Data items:
□ □ □ □ □ □ □

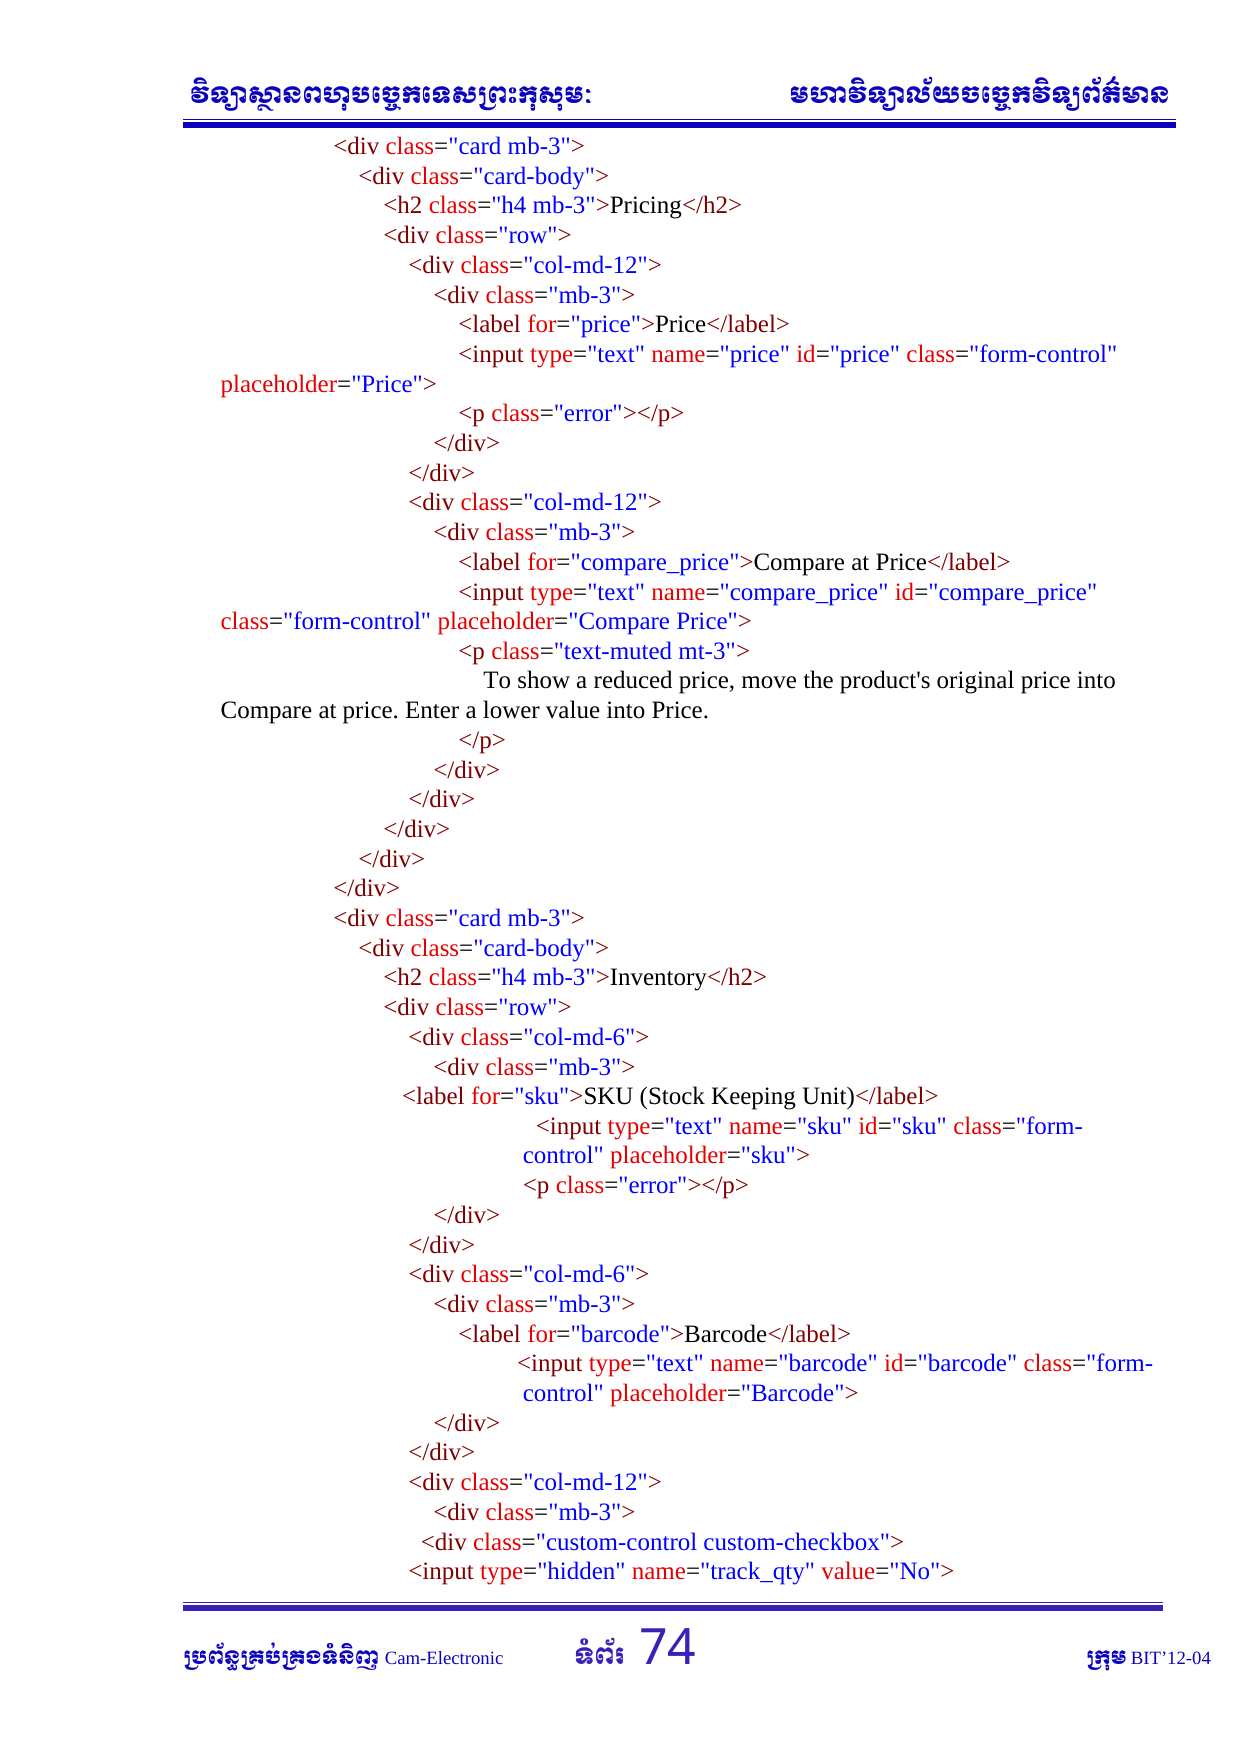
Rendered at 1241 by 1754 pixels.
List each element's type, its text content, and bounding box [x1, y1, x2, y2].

text <label for="barcode">Barcode</label> [183, 1318, 1163, 1347]
text <div class="mb-3"> [183, 1496, 1163, 1526]
text <div class="mb-3"> [183, 1051, 1163, 1080]
text <div class="row"> [183, 219, 1163, 249]
text </div> [183, 1407, 1163, 1437]
text <div class="card mb-3"> [183, 902, 1163, 932]
text <div class="row"> [183, 991, 1163, 1021]
text </div> [183, 813, 1163, 843]
text <h2 class="h4 mb-3">Pricing</h2> [183, 190, 1163, 219]
text </p> [183, 724, 1163, 754]
text <div class="card mb-3"> [183, 130, 1163, 160]
text <input type="text" name="sku" id="sku" class="form-control" placeholder="sku"> [486, 1110, 1163, 1169]
text <p class="error"></p> [183, 397, 1163, 427]
text <div class="card-body"> [183, 160, 1163, 190]
text <label for="sku">SKU (Stock Keeping Unit)</label> [183, 1080, 1163, 1110]
text <input type="text" name="barcode" id="barcode" class="form-control" placeholder="Barcode"> [486, 1347, 1163, 1407]
text <div class="col-md-12"> [183, 1466, 1163, 1496]
text <div class="custom-control custom-checkbox"> [183, 1526, 1163, 1555]
text </div> [183, 1437, 1163, 1466]
text <div class="mb-3"> [183, 516, 1163, 546]
text </div> [183, 457, 1163, 487]
text To show a reduced price, move the product's original price into Compare at price. Enter a lower value into Price. [183, 665, 1163, 724]
text <h2 class="h4 mb-3">Inventory</h2> [183, 962, 1163, 991]
text <input type="text" name="compare_price" id="compare_price" class="form-control" placeholder="Compare Price"> [183, 576, 1163, 635]
text </div> [183, 1199, 1163, 1229]
text </div> [183, 1229, 1163, 1258]
text <div class="col-md-12"> [183, 487, 1163, 516]
text <div class="card-body"> [183, 932, 1163, 962]
text <div class="mb-3"> [183, 279, 1163, 308]
text </div> [183, 754, 1163, 783]
text </div> [183, 427, 1163, 457]
text </div> [183, 843, 1163, 872]
text </div> [183, 872, 1163, 902]
text <div class="col-md-6"> [183, 1021, 1163, 1051]
text <label for="price">Price</label> [183, 308, 1163, 338]
text <p class="error"></p> [183, 1169, 1163, 1199]
text <input type="text" name="price" id="price" class="form-control" placeholder="Price"> [183, 338, 1163, 397]
text <div class="col-md-12"> [183, 249, 1163, 279]
text <div class="mb-3"> [183, 1288, 1163, 1318]
text <label for="compare_price">Compare at Price</label> [183, 546, 1163, 576]
text <p class="text-muted mt-3"> [183, 635, 1163, 665]
text <input type="hidden" name="track_qty" value="No"> [183, 1555, 1163, 1585]
text </div> [183, 783, 1163, 813]
text <div class="col-md-6"> [183, 1258, 1163, 1288]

□ □ □ □ □ □ □

| EXERCISE |
Report the number of lines in the entries above that include the word "input" and add nothing to it.

| EXPECTED ANSWER |
5